Shakespeare and the textual problem
Unlike his contemporary Ben Jonson, Shakespeare did not have direct involvement in publishing his plays. The problem of identifying what Shakespeare actually wrote became a major concern for most modern editions. Textual corruptions stemming from printers’ errors, misreadings by compositors or simply wrongly scanned lines from the source material litter the Quartos and the First Folio. Additionally, in an age before standardised spelling, Shakespeare often wrote a word several times in a different spelling, and this may have contributed to some of the transcribers’ confusion. Modern editors have the task of reconstructing Shakespeare’s original words and expurgating errors as far as possible.
In some cases the textual solution presents few difficulties. In the case of Macbeth for example, scholars believe that someone (probably Thomas Middleton) adapted and shortened the original to produce the extant text published in the First Folio, but that remains our only authorised text. In others the text may have become manifestly corrupt or unreliable (Pericles or Timon of Athens) but no competing version exists. The modern editor can only regularise and correct erroneous readings that have survived into the printed versions.
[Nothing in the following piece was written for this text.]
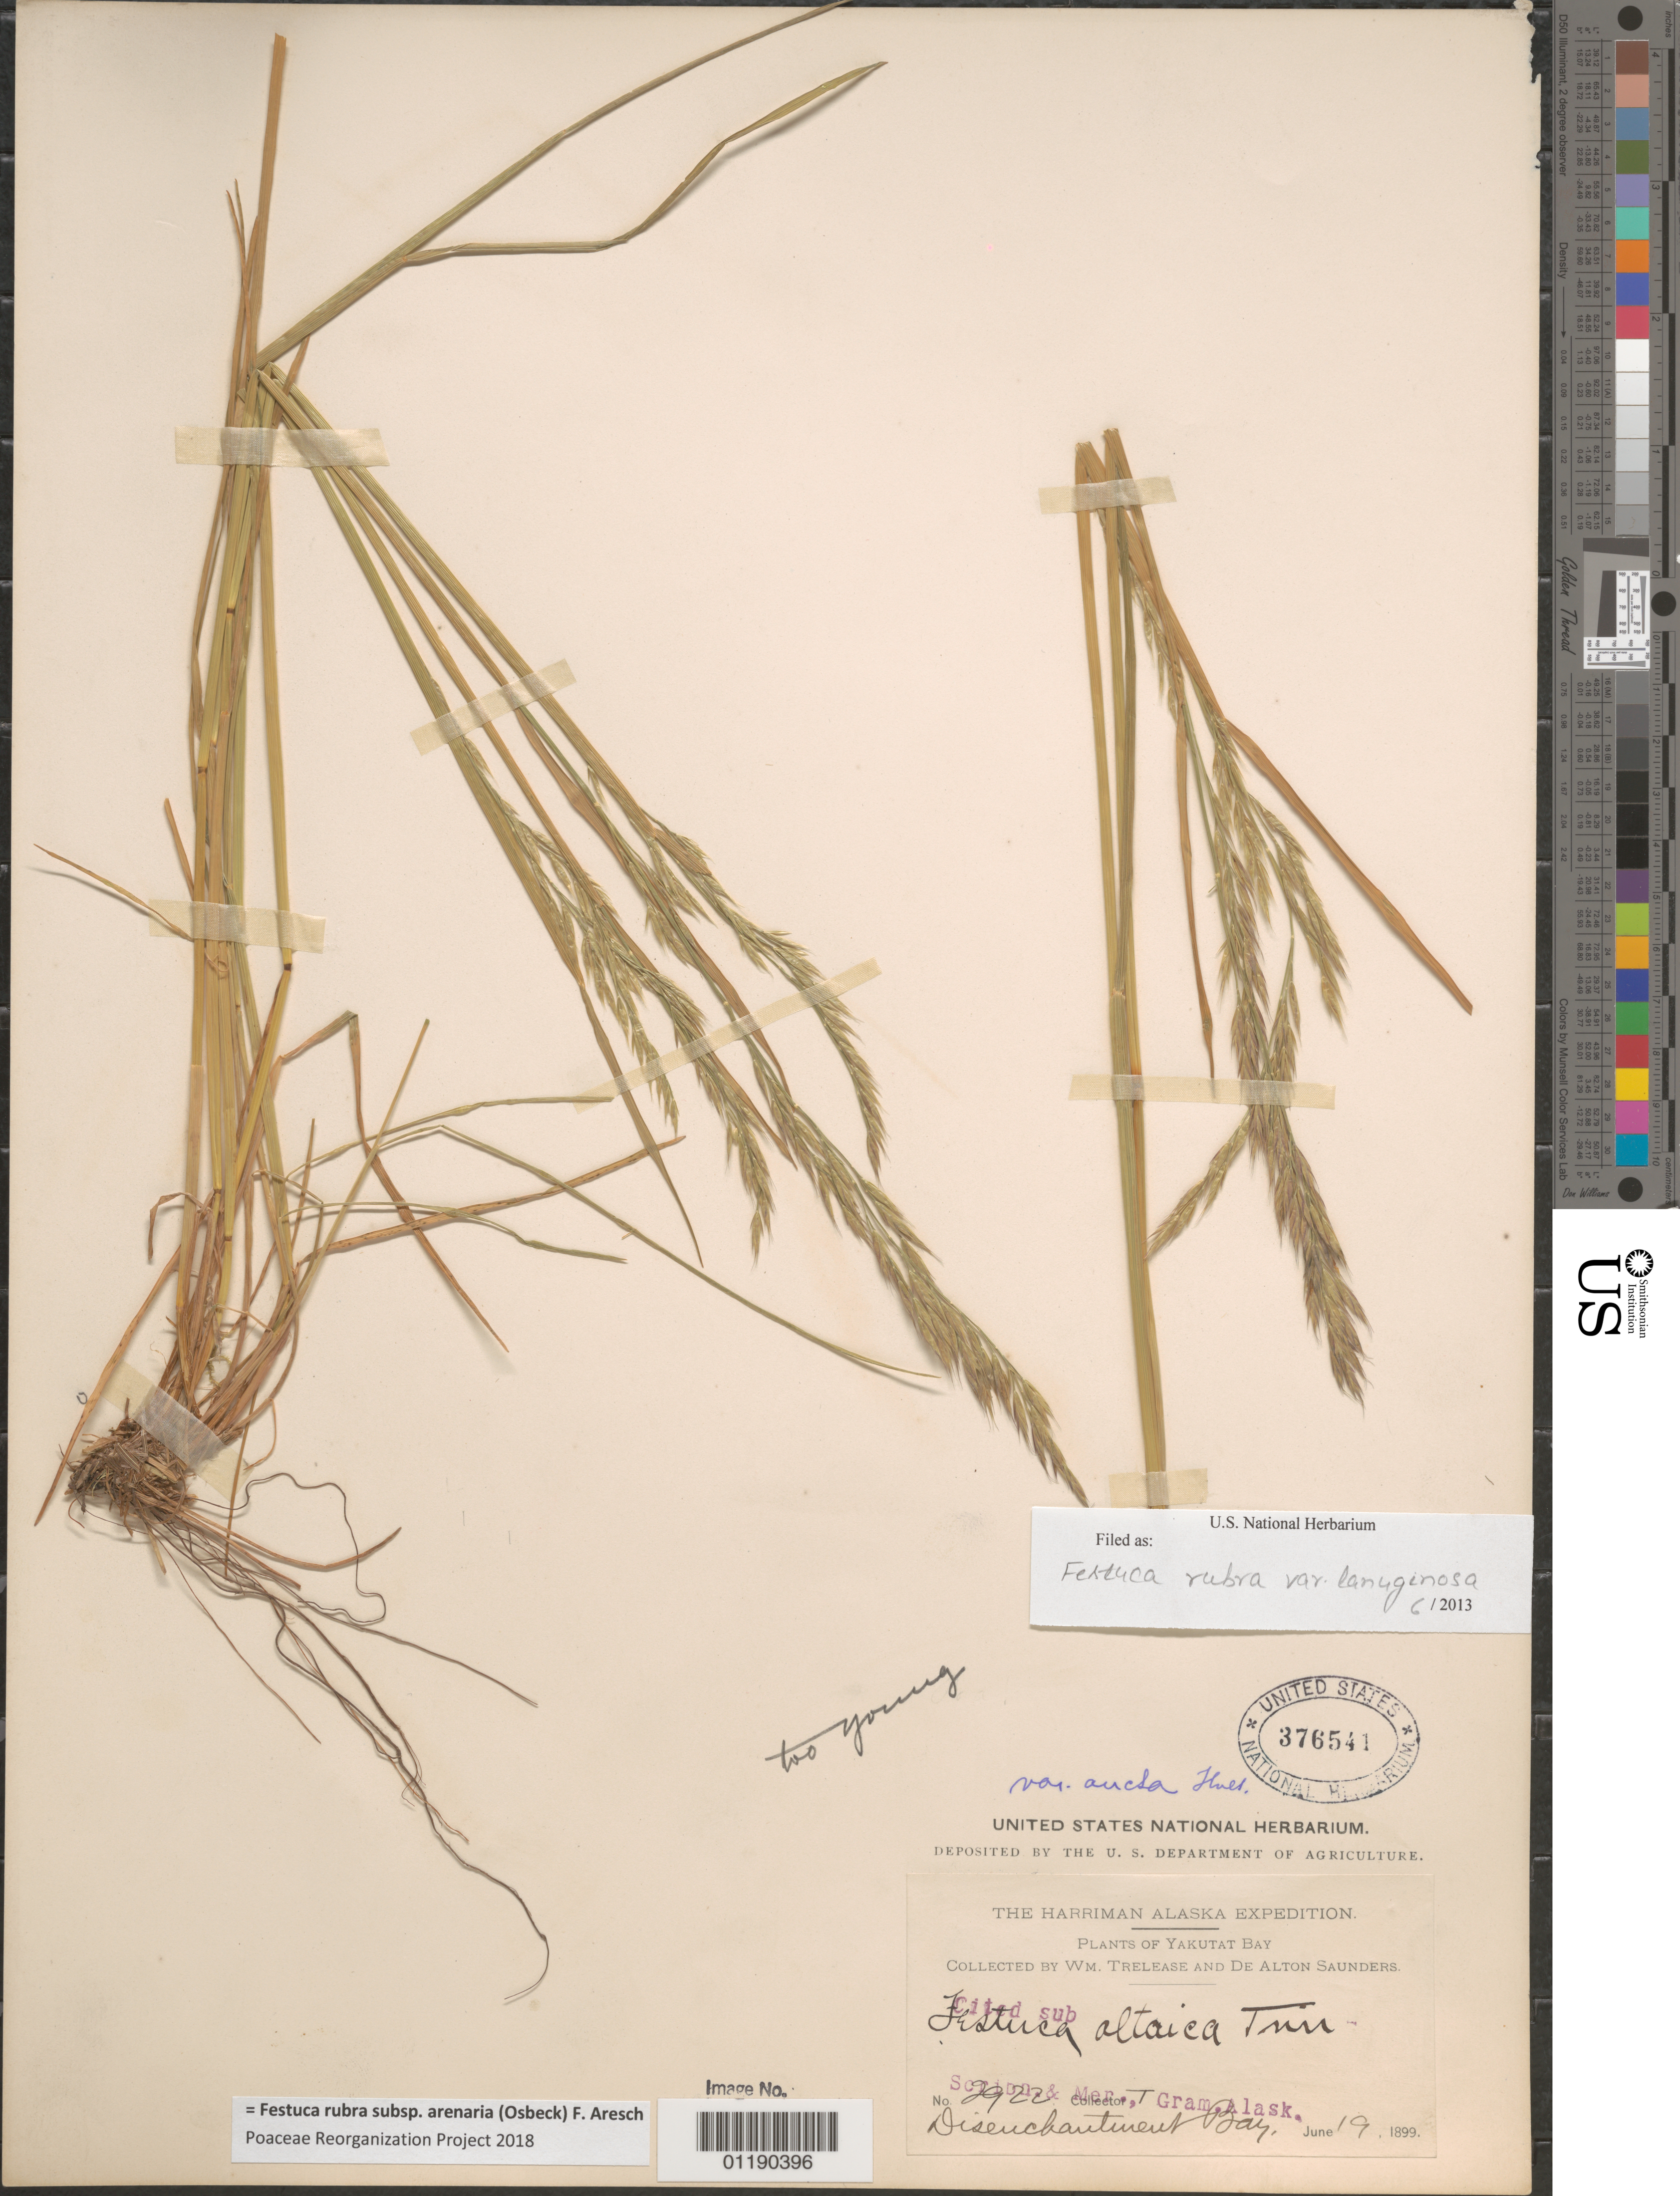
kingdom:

The textual problem can, however, become rather complicated. Modern scholarship now believes Shakespeare to have modified his plays through the years, sometimes leading to two existing versions of one play. To provide a modern text in such cases, editors must face the choice between the original first version and the later, revised, usually more theatrical version. In the past editors have resolved this problem by conflating the texts to provide what they believe to be a superior Ur-text, but critics now argue that to provide a conflated text would run contrary to Shakespeare’s intentions. In King Lear for example, two independent versions, each with their own textual integrity, exist in the Quarto and the Folio versions. Shakespeare’s changes here extend from the merely local to the structural. Hence the Oxford Shakespeare, published in 1986, provides two different versions of the play, each with respectable authority. The problem exists with at least four other Shakespearean plays (Henry IV, part 1, Hamlet, Troilus and Cressida, and Othello ).